User talk:BetterVotingAdvocacy/Big page of ideas

Condorcet as Approval, Approval as Condorcet

About your comparisons between Approval and Condorcet: you can go in the opposite direction (i.e. Approval to Condorcet), too, by considering Approval voting a method where each voter decides what the most important pairwise comparison is, puts his approval threshold there, and says that everybody on the approved side of the threshold beats everybody on the non-approved side. Kristomun (talk) 12:31, 25 May 2020 (UTC)

Yeah, I've thought of that, but didn't know quite how to word it. On the Approval voting#Connection to Condorcet methods section, I made clear that Approval voters can always ensure the loser of a matchup loses if they set their thresholds based on their preference in the matchup, but they can only guaranteeably make the winner of the matchup win if the winner majority-beats the loser. Maybe I can make some kind of image/GIF for this, I don't know. BetterVotingAdvocacy (talk) 19:08, 25 May 2020 (UTC)
To sort of extend the thought, Score is where the voter's support margin in each matchup must add up transitively, and the sum can be no greater than 1 vote. In other words, if you give A max support and B 60% support, then you can give B no greater than a 60% margin (0.6 votes pairwise) in support against C. BetterVotingAdvocacy (talk) 00:15, 27 May 2020 (UTC)

Condorcet reweighting

Regarding your example, "Here is an example illustrating the difficulty of creating a Condorcet multiwinner method along the lines of RRV", see Left, Center, Right. Any Condorcet method that does reweighting must elect the CW as the first seat. This immediately breaks Droop proportionality. Kristomun (talk) 09:04, 27 May 2020 (UTC)

__EXERCISE DETAILS__:
Write what comes next in the talk-page discussion of Approval and Condorcet voting, starting after its final comment about Condorcet reweighting.

__DATA UNDER STUDY__:
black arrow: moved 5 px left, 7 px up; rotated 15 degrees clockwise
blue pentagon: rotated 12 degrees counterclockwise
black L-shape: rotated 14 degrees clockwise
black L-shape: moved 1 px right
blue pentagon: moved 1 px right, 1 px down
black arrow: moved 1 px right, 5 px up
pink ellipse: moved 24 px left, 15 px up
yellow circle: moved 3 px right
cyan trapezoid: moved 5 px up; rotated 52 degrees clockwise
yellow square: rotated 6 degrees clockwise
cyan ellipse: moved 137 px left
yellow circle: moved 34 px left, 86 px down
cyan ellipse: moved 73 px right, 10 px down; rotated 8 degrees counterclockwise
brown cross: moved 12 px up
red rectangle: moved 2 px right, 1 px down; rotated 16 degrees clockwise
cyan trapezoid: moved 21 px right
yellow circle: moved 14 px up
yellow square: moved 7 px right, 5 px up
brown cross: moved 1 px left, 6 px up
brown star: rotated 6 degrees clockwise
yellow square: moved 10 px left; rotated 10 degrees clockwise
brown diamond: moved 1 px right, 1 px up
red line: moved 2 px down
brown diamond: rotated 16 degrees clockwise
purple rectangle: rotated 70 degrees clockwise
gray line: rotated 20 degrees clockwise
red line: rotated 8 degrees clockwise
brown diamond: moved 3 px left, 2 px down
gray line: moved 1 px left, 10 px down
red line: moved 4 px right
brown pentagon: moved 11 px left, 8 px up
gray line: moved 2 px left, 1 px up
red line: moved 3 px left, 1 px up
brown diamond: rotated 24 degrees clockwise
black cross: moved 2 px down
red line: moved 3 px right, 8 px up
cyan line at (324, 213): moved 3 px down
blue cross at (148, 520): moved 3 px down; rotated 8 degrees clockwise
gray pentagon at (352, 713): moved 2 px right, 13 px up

__WRITTEN REPLY__:
Good point. The interesting thing my example brings up is that in a Condorcet PR method based on divisor-type reweighting rather than quota spending, the reason it would have to fail to give representation to a bullet voting Droop quota is essentially because the faction that ranks multiple candidates starts off by getting to indicate maximal preference for their favorite over their 2nd choice, and then after the favorite wins, they get to basically "change their ballots" and now maximally support the 2nd choice (disregarding reweighting). In other words, the first round can be thought of as 34 A 35 B 31 C, and then the second round as 34 A 48.5 C. In SPAV, the B>C voters can either bullet vote or approve both candidates, but they can't do both in the same election, and that's why proportionality isn't broken in that method. BetterVotingAdvocacy (talk) 10:08, 27 May 2020 (UTC)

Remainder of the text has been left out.